--- Information shown ---

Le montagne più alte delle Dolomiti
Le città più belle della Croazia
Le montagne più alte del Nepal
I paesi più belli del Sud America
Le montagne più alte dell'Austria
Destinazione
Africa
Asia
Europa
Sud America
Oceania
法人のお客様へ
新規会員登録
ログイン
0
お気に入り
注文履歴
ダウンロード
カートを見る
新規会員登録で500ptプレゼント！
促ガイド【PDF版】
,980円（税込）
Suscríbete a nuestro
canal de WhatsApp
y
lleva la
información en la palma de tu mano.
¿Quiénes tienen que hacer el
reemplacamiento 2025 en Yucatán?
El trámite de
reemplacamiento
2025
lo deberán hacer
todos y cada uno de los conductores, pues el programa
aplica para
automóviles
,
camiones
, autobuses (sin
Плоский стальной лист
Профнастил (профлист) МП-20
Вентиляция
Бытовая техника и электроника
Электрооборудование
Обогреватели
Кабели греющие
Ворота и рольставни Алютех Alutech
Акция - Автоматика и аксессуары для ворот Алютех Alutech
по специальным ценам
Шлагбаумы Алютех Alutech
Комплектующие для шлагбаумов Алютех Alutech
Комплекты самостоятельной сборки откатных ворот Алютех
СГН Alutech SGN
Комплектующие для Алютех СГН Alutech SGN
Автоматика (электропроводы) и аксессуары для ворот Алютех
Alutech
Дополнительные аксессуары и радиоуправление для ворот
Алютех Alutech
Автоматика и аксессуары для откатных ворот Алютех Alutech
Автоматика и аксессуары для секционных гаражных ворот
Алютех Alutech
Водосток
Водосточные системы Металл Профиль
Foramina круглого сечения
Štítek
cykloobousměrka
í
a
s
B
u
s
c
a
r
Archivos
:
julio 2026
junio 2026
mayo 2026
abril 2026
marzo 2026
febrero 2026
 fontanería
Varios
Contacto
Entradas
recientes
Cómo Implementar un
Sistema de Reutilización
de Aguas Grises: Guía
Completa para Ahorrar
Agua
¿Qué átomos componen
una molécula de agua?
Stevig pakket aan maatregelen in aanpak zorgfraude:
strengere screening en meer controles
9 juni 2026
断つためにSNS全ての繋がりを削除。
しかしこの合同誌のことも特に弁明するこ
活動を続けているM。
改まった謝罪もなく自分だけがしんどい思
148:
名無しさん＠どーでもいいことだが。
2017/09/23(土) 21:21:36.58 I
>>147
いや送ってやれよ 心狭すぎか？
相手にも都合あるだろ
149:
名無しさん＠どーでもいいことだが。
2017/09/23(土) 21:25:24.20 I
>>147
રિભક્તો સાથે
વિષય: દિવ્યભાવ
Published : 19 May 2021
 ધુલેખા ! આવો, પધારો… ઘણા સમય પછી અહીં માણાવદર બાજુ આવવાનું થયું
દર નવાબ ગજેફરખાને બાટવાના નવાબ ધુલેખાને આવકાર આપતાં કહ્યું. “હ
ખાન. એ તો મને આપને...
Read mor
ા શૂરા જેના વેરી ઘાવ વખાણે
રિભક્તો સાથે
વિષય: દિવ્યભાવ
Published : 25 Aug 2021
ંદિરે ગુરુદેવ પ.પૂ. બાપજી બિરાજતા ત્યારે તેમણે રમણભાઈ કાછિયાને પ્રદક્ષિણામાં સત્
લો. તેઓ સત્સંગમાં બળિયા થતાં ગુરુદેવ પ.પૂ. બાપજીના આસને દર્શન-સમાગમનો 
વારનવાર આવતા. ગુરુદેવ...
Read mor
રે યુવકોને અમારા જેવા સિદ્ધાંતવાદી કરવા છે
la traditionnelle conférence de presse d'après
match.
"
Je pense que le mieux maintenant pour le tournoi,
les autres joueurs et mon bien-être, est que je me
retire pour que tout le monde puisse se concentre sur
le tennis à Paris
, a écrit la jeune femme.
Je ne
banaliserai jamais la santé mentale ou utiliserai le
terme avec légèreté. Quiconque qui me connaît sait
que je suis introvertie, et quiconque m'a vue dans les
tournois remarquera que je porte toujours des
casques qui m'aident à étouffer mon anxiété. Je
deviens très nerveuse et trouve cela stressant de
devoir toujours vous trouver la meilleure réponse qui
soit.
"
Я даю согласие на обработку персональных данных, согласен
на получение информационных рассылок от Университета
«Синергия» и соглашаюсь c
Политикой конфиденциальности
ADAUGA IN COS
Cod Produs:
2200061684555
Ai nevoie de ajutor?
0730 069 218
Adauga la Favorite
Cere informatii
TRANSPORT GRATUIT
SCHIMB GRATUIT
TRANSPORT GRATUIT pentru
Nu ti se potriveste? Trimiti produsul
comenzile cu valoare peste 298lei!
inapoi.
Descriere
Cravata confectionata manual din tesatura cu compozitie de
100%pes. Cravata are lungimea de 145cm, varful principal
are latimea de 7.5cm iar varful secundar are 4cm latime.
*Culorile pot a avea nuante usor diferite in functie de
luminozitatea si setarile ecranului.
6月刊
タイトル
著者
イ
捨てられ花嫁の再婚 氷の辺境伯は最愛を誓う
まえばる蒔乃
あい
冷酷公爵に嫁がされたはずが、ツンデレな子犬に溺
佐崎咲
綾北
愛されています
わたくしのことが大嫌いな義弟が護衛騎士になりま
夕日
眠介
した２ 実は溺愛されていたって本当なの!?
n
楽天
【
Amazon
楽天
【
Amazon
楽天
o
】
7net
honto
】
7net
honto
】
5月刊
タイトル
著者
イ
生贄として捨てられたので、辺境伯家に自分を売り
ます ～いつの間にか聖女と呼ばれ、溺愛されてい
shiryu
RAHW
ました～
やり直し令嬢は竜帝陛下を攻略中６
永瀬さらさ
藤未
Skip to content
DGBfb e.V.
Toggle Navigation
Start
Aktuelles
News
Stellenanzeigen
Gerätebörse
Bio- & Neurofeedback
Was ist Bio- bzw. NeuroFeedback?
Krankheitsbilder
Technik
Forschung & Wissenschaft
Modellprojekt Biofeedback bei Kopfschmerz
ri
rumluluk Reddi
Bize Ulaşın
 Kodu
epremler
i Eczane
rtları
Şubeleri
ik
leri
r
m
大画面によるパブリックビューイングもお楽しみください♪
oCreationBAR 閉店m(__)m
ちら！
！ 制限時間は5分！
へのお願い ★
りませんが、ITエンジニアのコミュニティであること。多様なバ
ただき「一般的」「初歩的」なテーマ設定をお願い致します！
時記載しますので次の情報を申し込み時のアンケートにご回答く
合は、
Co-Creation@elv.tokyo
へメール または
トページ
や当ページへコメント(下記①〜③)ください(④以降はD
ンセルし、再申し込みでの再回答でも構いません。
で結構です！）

---

What you should do
Recopy the records without any alteration.

Expected answer
Le montagne più alte delle Dolomiti
Le città più belle della Croazia
Le montagne più alte del Nepal
I paesi più belli del Sud America
Le montagne più alte dell'Austria
Destinazione
Africa
Asia
Europa
Sud America
Oceania
法人のお客様へ
新規会員登録
ログイン
0
お気に入り
注文履歴
ダウンロード
カートを見る
新規会員登録で500ptプレゼント！
促ガイド【PDF版】
,980円（税込）
Suscríbete a nuestro
canal de WhatsApp
y
lleva la
información en la palma de tu mano.
¿Quiénes tienen que hacer el
reemplacamiento 2025 en Yucatán?
El trámite de
reemplacamiento
2025
lo deberán hacer
todos y cada uno de los conductores, pues el programa
aplica para
automóviles
,
camiones
, autobuses (sin
Плоский стальной лист
Профнастил (профлист) МП-20
Вентиляция
Бытовая техника и электроника
Электрооборудование
Обогреватели
Кабели греющие
Ворота и рольставни Алютех Alutech
Акция - Автоматика и аксессуары для ворот Алютех Alutech
по специальным ценам
Шлагбаумы Алютех Alutech
Комплектующие для шлагбаумов Алютех Alutech
Комплекты самостоятельной сборки откатных ворот Алютех
СГН Alutech SGN
Комплектующие для Алютех СГН Alutech SGN
Автоматика (электропроводы) и аксессуары для ворот Алютех
Alutech
Дополнительные аксессуары и радиоуправление для ворот
Алютех Alutech
Автоматика и аксессуары для откатных ворот Алютех Alutech
Автоматика и аксессуары для секционных гаражных ворот
Алютех Alutech
Водосток
Водосточные системы Металл Профиль
Foramina круглого сечения
Štítek
cykloobousměrka
í
a
s
B
u
s
c
a
r
Archivos
:
julio 2026
junio 2026
mayo 2026
abril 2026
marzo 2026
febrero 2026
 fontanería
Varios
Contacto
Entradas
recientes
Cómo Implementar un
Sistema de Reutilización
de Aguas Grises: Guía
Completa para Ahorrar
Agua
¿Qué átomos componen
una molécula de agua?
Stevig pakket aan maatregelen in aanpak zorgfraude:
strengere screening en meer controles
9 juni 2026
断つためにSNS全ての繋がりを削除。
しかしこの合同誌のことも特に弁明するこ
活動を続けているM。
改まった謝罪もなく自分だけがしんどい思
148:
名無しさん＠どーでもいいことだが。
2017/09/23(土) 21:21:36.58 I
>>147
いや送ってやれよ 心狭すぎか？
相手にも都合あるだろ
149:
名無しさん＠どーでもいいことだが。
2017/09/23(土) 21:25:24.20 I
>>147
રિભક્તો સાથે
વિષય: દિવ્યભાવ
Published : 19 May 2021
 ધુલેખા ! આવો, પધારો… ઘણા સમય પછી અહીં માણાવદર બાજુ આવવાનું થયું
દર નવાબ ગજેફરખાને બાટવાના નવાબ ધુલેખાને આવકાર આપતાં કહ્યું. “હ
ખાન. એ તો મને આપને...
Read mor
ા શૂરા જેના વેરી ઘાવ વખાણે
રિભક્તો સાથે
વિષય: દિવ્યભાવ
Published : 25 Aug 2021
ંદિરે ગુરુદેવ પ.પૂ. બાપજી બિરાજતા ત્યારે તેમણે રમણભાઈ કાછિયાને પ્રદક્ષિણામાં સત્
લો. તેઓ સત્સંગમાં બળિયા થતાં ગુરુદેવ પ.પૂ. બાપજીના આસને દર્શન-સમાગમનો 
વારનવાર આવતા. ગુરુદેવ...
Read mor
રે યુવકોને અમારા જેવા સિદ્ધાંતવાદી કરવા છે
la traditionnelle conférence de presse d'après
match.
"
Je pense que le mieux maintenant pour le tournoi,
les autres joueurs et mon bien-être, est que je me
retire pour que tout le monde puisse se concentre sur
le tennis à Paris
, a écrit la jeune femme.
Je ne
banaliserai jamais la santé mentale ou utiliserai le
terme avec légèreté. Quiconque qui me connaît sait
que je suis introvertie, et quiconque m'a vue dans les
tournois remarquera que je porte toujours des
casques qui m'aident à étouffer mon anxiété. Je
deviens très nerveuse et trouve cela stressant de
devoir toujours vous trouver la meilleure réponse qui
soit.
"
Я даю согласие на обработку персональных данных, согласен
на получение информационных рассылок от Университета
«Синергия» и соглашаюсь c
Политикой конфиденциальности
ADAUGA IN COS
Cod Produs:
2200061684555
Ai nevoie de ajutor?
0730 069 218
Adauga la Favorite
Cere informatii
TRANSPORT GRATUIT
SCHIMB GRATUIT
TRANSPORT GRATUIT pentru
Nu ti se potriveste? Trimiti produsul
comenzile cu valoare peste 298lei!
inapoi.
Descriere
Cravata confectionata manual din tesatura cu compozitie de
100%pes. Cravata are lungimea de 145cm, varful principal
are latimea de 7.5cm iar varful secundar are 4cm latime.
*Culorile pot a avea nuante usor diferite in functie de
luminozitatea si setarile ecranului.
6月刊
タイトル
著者
イ
捨てられ花嫁の再婚 氷の辺境伯は最愛を誓う
まえばる蒔乃
あい
冷酷公爵に嫁がされたはずが、ツンデレな子犬に溺
佐崎咲
綾北
愛されています
わたくしのことが大嫌いな義弟が護衛騎士になりま
夕日
眠介
した２ 実は溺愛されていたって本当なの!?
n
楽天
【
Amazon
楽天
【
Amazon
楽天
o
】
7net
honto
】
7net
honto
】
5月刊
タイトル
著者
イ
生贄として捨てられたので、辺境伯家に自分を売り
ます ～いつの間にか聖女と呼ばれ、溺愛されてい
shiryu
RAHW
ました～
やり直し令嬢は竜帝陛下を攻略中６
永瀬さらさ
藤未
Skip to content
DGBfb e.V.
Toggle Navigation
Start
Aktuelles
News
Stellenanzeigen
Gerätebörse
Bio- & Neurofeedback
Was ist Bio- bzw. NeuroFeedback?
Krankheitsbilder
Technik
Forschung & Wissenschaft
Modellprojekt Biofeedback bei Kopfschmerz
ri
rumluluk Reddi
Bize Ulaşın
 Kodu
epremler
i Eczane
rtları
Şubeleri
ik
leri
r
m
大画面によるパブリックビューイングもお楽しみください♪
oCreationBAR 閉店m(__)m
ちら！
！ 制限時間は5分！
へのお願い ★
りませんが、ITエンジニアのコミュニティであること。多様なバ
ただき「一般的」「初歩的」なテーマ設定をお願い致します！
時記載しますので次の情報を申し込み時のアンケートにご回答く
合は、
Co-Creation@elv.tokyo
へメール または
トページ
や当ページへコメント(下記①〜③)ください(④以降はD
ンセルし、再申し込みでの再回答でも構いません。
で結構です！）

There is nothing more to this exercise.